#### Data provided

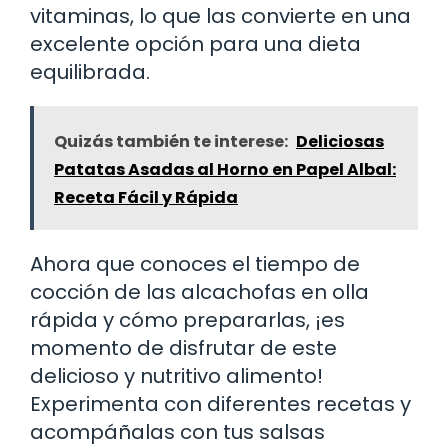
vitaminas, lo que las convierte en una
excelente opción para una dieta
equilibrada.
Quizás también te interese:
Deliciosas
Patatas Asadas al Horno en Papel Albal:
Receta Fácil y Rápida
Ahora que conoces el tiempo de
cocción de las alcachofas en olla
rápida y cómo prepararlas, ¡es
momento de disfrutar de este
delicioso y nutritivo alimento!
Experimenta con diferentes recetas y
acompáñalas con tus salsas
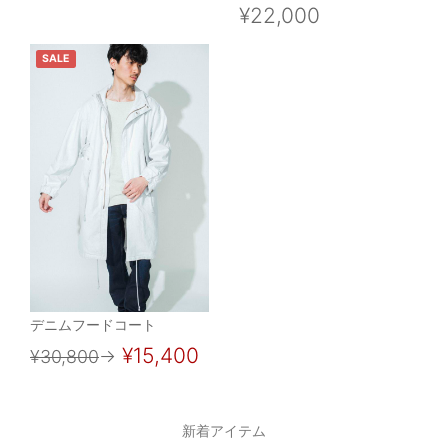
¥22,000
SALE
デニムフードコート
¥15,400
¥30,800
→
新着アイテム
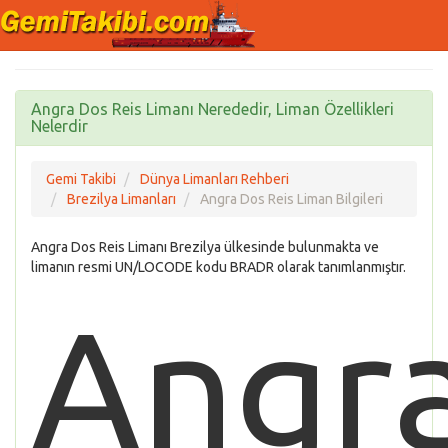
Angra Dos Reis Limanı Nerededir, Liman Özellikleri
Nelerdir
Gemi Takibi
Dünya Limanları Rehberi
Brezilya Limanları
Angra Dos Reis Liman Bilgileri
Angra Dos Reis Limanı Brezilya ülkesinde bulunmakta ve
limanın resmi UN/LOCODE kodu BRADR olarak tanımlanmıştır.
Angr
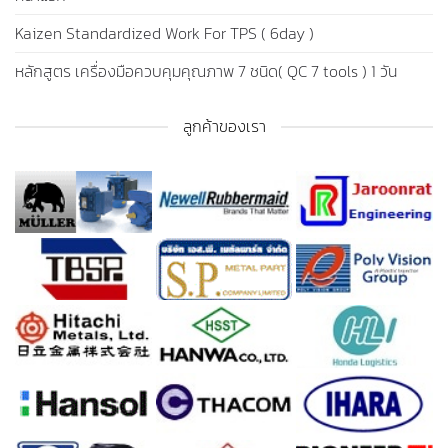
Kaizen Standardized Work For TPS ( 6day )
หลักสูตร เครื่องมือควบคุมคุณภาพ 7 ชนิด( QC 7 tools ) 1 วัน
ลูกค้าของเรา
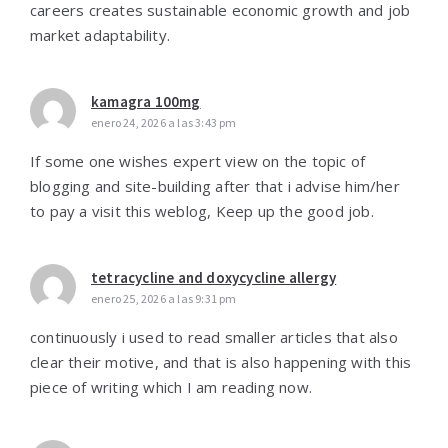
careers creates sustainable economic growth and job
market adaptability.
kamagra 100mg
enero 24, 2026 a las 3:43 pm
If some one wishes expert view on the topic of
blogging and site-building after that i advise him/her
to pay a visit this weblog, Keep up the good job.
tetracycline and doxycycline allergy
enero 25, 2026 a las 9:31 pm
continuously i used to read smaller articles that also
clear their motive, and that is also happening with this
piece of writing which I am reading now.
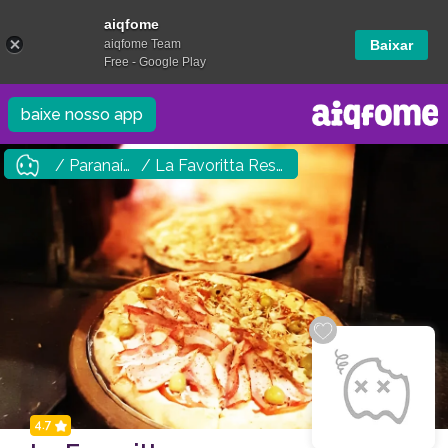
aiqfome
aiqfome Team
Baixar
Free - Google Play
baixe nosso app
/ Paranaíba
/ La Favoritta Restaurante e Pizzaria
4.7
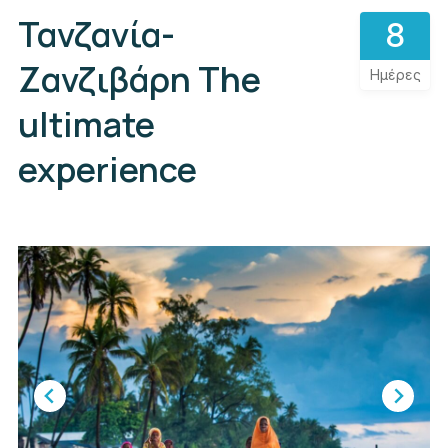
Τανζανία-
8
Ζανζιβάρη The
Ημέρες
ultimate
experience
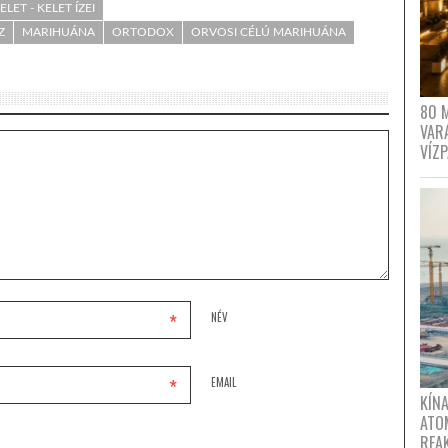
LET - KELET ÍZEI
Z
MARIHUÁNA
ORTODOX
ORVOSI CÉLÚ MARIHUÁNA
80 
VAR
VÍZ
*
NÉV
*
EMAIL
KÍNA
ATO
REA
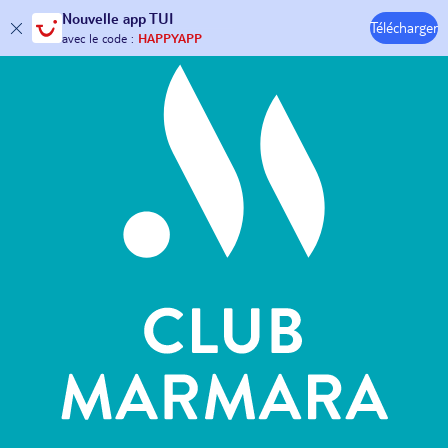
Hôtels & Clubs
Nouvelle
app TUI
Télécharger
30€ offerts*
sur votre
voyage !
avec le code :
HAPPYAPP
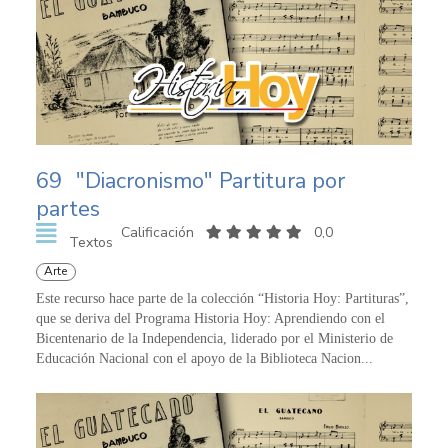
69
"Diacronismo" Partitura por
partes
Calificación
0,0
Textos
Arte
Este recurso hace parte de la colección “Historia Hoy: Partituras”,
que se deriva del Programa Historia Hoy: Aprendiendo con el
Bicentenario de la Independencia, liderado por el Ministerio de
Educación Nacional con el apoyo de la Biblioteca Nacion...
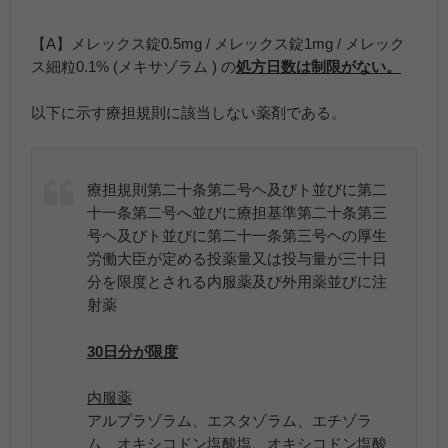
【A】メレックス錠0.5mg / メレックス錠1mg / メレック
ス細粒0.1% (メキサゾラム ) の
処方日数は制限がない。
以下に示す療担規則に該当しない薬剤である。
療担規則第二十条第二号ヘ及びト並びに第二
十一条第二号へ並びに療担基準第二十条第三
号ヘ及びト並びに第二十一条第三号ヘの厚生
労働大臣が定める投薬量又は投与量が三十日
分を限度とされる内服薬及び外用薬並びに注
射薬
30日分が限度
内服薬
アルプラゾラム、エスタゾラム、エチゾラ
ム、オキシコドン塩酸塩、オキシコドン塩酸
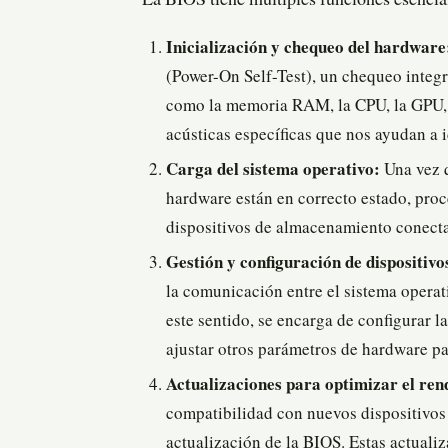
La BIOS tiene múltiples funciones esencia
Inicialización y chequeo del hardware
(Power-On Self-Test), un chequeo integ
como la memoria RAM, la CPU, la GPU, e
acústicas específicas que nos ayudan a i
Carga del sistema operativo:
Una vez q
hardware están en correcto estado, proc
dispositivos de almacenamiento conectado
Gestión y configuración de dispositiv
la comunicación entre el sistema operat
este sentido, se encarga de configurar 
ajustar otros parámetros de hardware p
Actualizaciones para optimizar el ren
compatibilidad con nuevos dispositivos 
actualización de la BIOS. Estas actuali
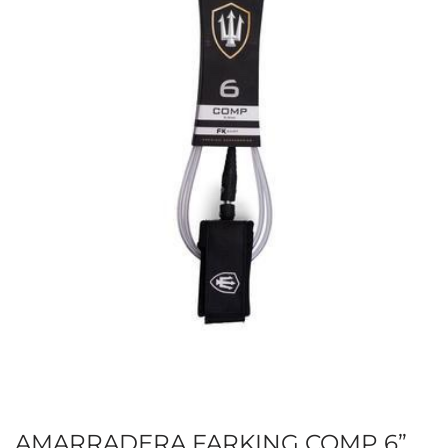
AMARRADERA FARKING COMP 6”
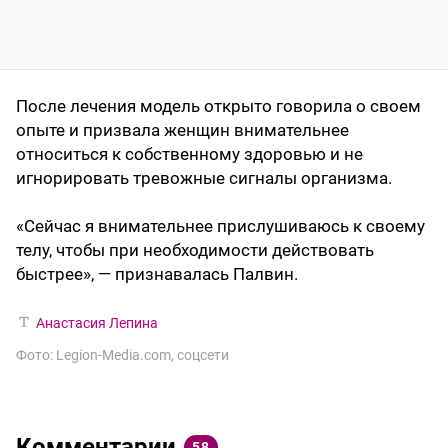
После лечения модель открыто говорила о своем
опыте и призвала женщин внимательнее
относиться к собственному здоровью и не
игнорировать тревожные сигналы организма.
«Сейчас я внимательнее прислушиваюсь к своему
телу, чтобы при необходимости действовать
быстрее», — признавалась Палвин.
Анастасия Лепина
Фото: Legion-Media.com, соцсети
Комментарии
58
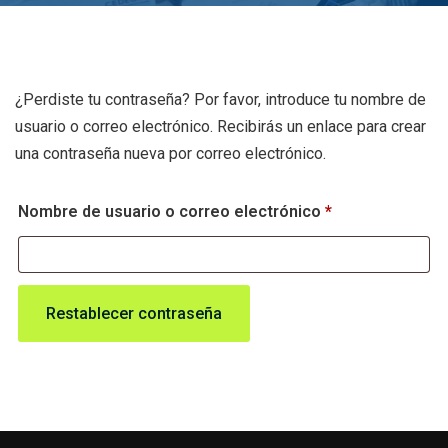
¿Perdiste tu contraseña? Por favor, introduce tu nombre de
usuario o correo electrónico. Recibirás un enlace para crear
una contraseña nueva por correo electrónico.
Nombre de usuario o correo electrónico
*
Restablecer contraseña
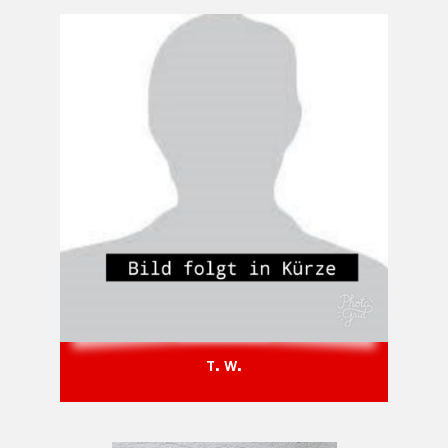
T. W.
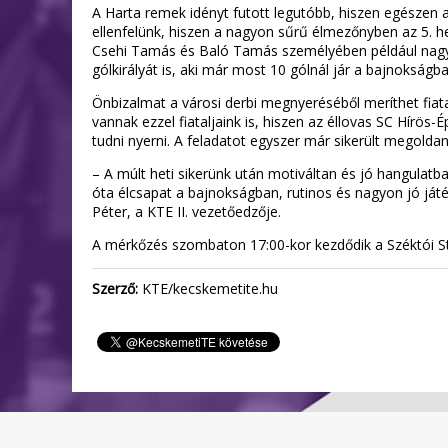
A Harta remek idényt futott legutóbb, hiszen egészen a
ellenfelünk, hiszen a nagyon sűrű élmezőnyben az 5. he
Csehi Tamás és Baló Tamás személyében például nagy cs
gólkirályát is, aki már most 10 gólnál jár a bajnokság
Önbizalmat a városi derbi megnyeréséből meríthet fiata
vannak ezzel fiataljaink is, hiszen az éllovas SC Hírö
tudni nyerni. A feladatot egyszer már sikerült megolda
– A múlt heti sikerünk után motiváltan és jó hangulatb
óta élcsapat a bajnokságban, rutinos és nagyon jó já
Péter, a KTE II. vezetőedzője.
A mérkőzés szombaton 17:00-kor kezdődik a Széktói St
Szerző:
KTE/kecskemetite.hu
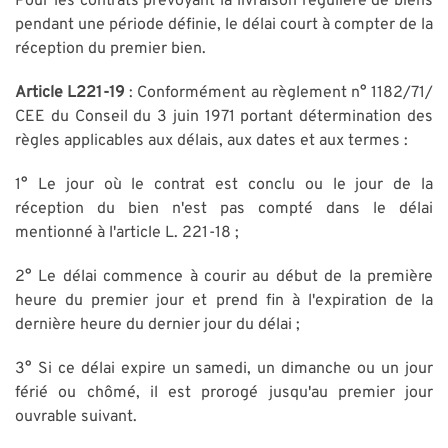
Pour les contrats prévoyant la livraison régulière de biens
pendant une période définie, le délai court à compter de la
réception du premier bien.
Article L221-19
: Conformément au règlement n° 1182/71/
CEE du Conseil du 3 juin 1971 portant détermination des
règles applicables aux délais, aux dates et aux termes :
1° Le jour où le contrat est conclu ou le jour de la
réception du bien n'est pas compté dans le délai
mentionné à l'article L. 221-18 ;
2° Le délai commence à courir au début de la première
heure du premier jour et prend fin à l'expiration de la
dernière heure du dernier jour du délai ;
3° Si ce délai expire un samedi, un dimanche ou un jour
férié ou chômé, il est prorogé jusqu'au premier jour
ouvrable suivant.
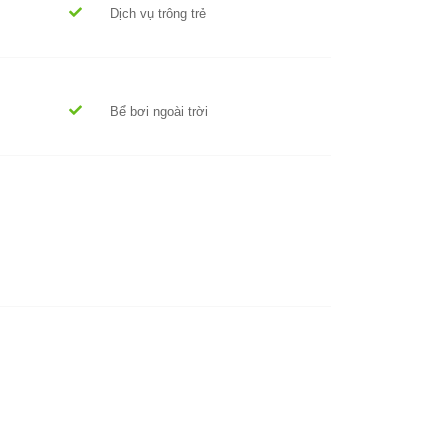
Dịch vụ trông trẻ
Bể bơi ngoài trời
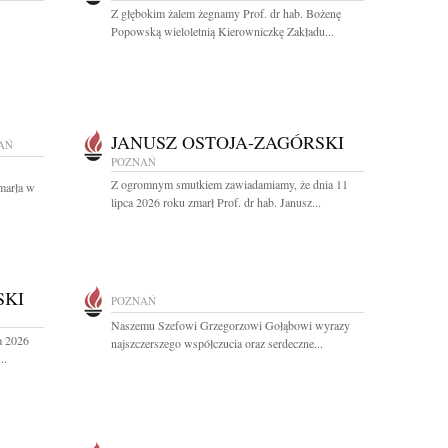
Z głębokim żalem żegnamy Prof. dr hab. Bożenę
Popowską wieloletnią Kierowniczkę Zakładu...
JANUSZ OSTOJA-ZAGÓRSKI
AŃ
POZNAŃ
Z ogromnym smutkiem zawiadamiamy, że dnia 11
marła w
lipca 2026 roku zmarł Prof. dr hab. Janusz...
SKI
POZNAŃ
Naszemu Szefowi Grzegorzowi Gołąbowi wyrazy
a 2026
najszczerszego współczucia oraz serdeczne...
..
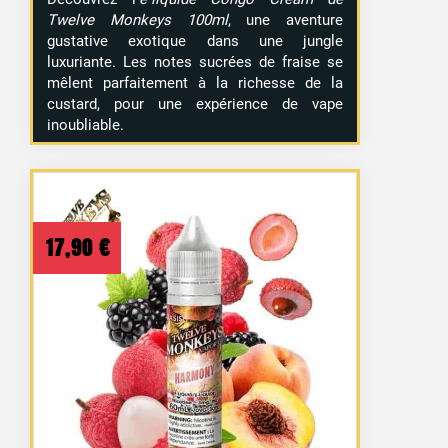
Twelve Monkeys 100ml
, une aventure
gustative exotique dans une jungle
luxuriante. Les notes sucrées de fraise se
mêlent parfaitement à la richesse de la
custard, pour une expérience de vape
inoubliable.
17,90
€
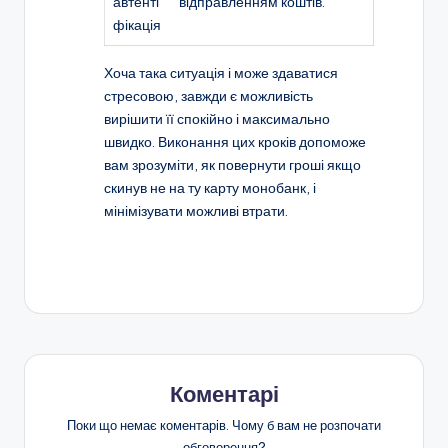
автенті
відправленням коштів.
фікація
Хоча така ситуація і може здаватися
стресовою, завжди є можливість
вирішити її спокійно і максимально
швидко. Виконання цих кроків допоможе
вам зрозуміти, як повернути гроші якщо
скинув не на ту карту монобанк, і
мінімізувати можливі втрати.
Коментарі
Поки що немає коментарів. Чому б вам не розпочати
обговорення?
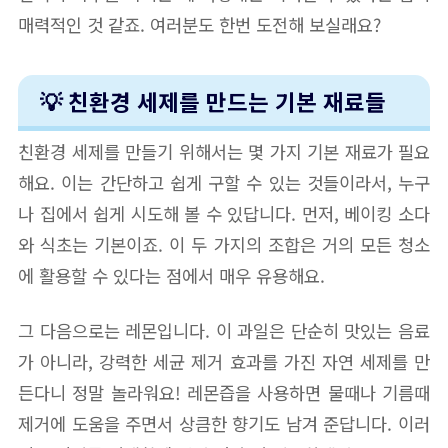
매력적인 것 같죠. 여러분도 한번 도전해 보실래요?
💡 친환경 세제를 만드는 기본 재료들
친환경 세제를 만들기 위해서는 몇 가지 기본 재료가 필요
해요. 이는 간단하고 쉽게 구할 수 있는 것들이라서, 누구
나 집에서 쉽게 시도해 볼 수 있답니다. 먼저, 베이킹 소다
와 식초는 기본이죠. 이 두 가지의 조합은 거의 모든 청소
에 활용할 수 있다는 점에서 매우 유용해요.
그 다음으로는 레몬입니다. 이 과일은 단순히 맛있는 음료
가 아니라, 강력한 세균 제거 효과를 가진 자연 세제를 만
든다니 정말 놀라워요! 레몬즙을 사용하면 물때나 기름때
제거에 도움을 주면서 상큼한 향기도 남겨 준답니다. 이러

#### Exercise aim
Using the entries above, repeat exactly the lines from the one with "lipca 2026 roku zmarł Prof. dr hab. Janusz..." to the one with "가 아니라, 강력한 세균 제거 효과를 가진 자연 세제를 만", both included, and leave the pictures behind.

#### Task answer
lipca 2026 roku zmarł Prof. dr hab. Janusz...
SKI
POZNAŃ
Naszemu Szefowi Grzegorzowi Gołąbowi wyrazy
a 2026
najszczerszego współczucia oraz serdeczne...
..
Twelve Monkeys 100ml
, une aventure
gustative exotique dans une jungle
luxuriante. Les notes sucrées de fraise se
mêlent parfaitement à la richesse de la
custard, pour une expérience de vape
inoubliable.
17,90
€
автенті
відправленням коштів.
фікація
Хоча така ситуація і може здаватися
стресовою, завжди є можливість
вирішити її спокійно і максимально
швидко. Виконання цих кроків допоможе
вам зрозуміти, як повернути гроші якщо
скинув не на ту карту монобанк, і
мінімізувати можливі втрати.
Коментарі
Поки що немає коментарів. Чому б вам не розпочати
обговорення?
매력적인 것 같죠. 여러분도 한번 도전해 보실래요?
💡 친환경 세제를 만드는 기본 재료들
친환경 세제를 만들기 위해서는 몇 가지 기본 재료가 필요
해요. 이는 간단하고 쉽게 구할 수 있는 것들이라서, 누구
나 집에서 쉽게 시도해 볼 수 있답니다. 먼저, 베이킹 소다
와 식초는 기본이죠. 이 두 가지의 조합은 거의 모든 청소
에 활용할 수 있다는 점에서 매우 유용해요.
그 다음으로는 레몬입니다. 이 과일은 단순히 맛있는 음료
가 아니라, 강력한 세균 제거 효과를 가진 자연 세제를 만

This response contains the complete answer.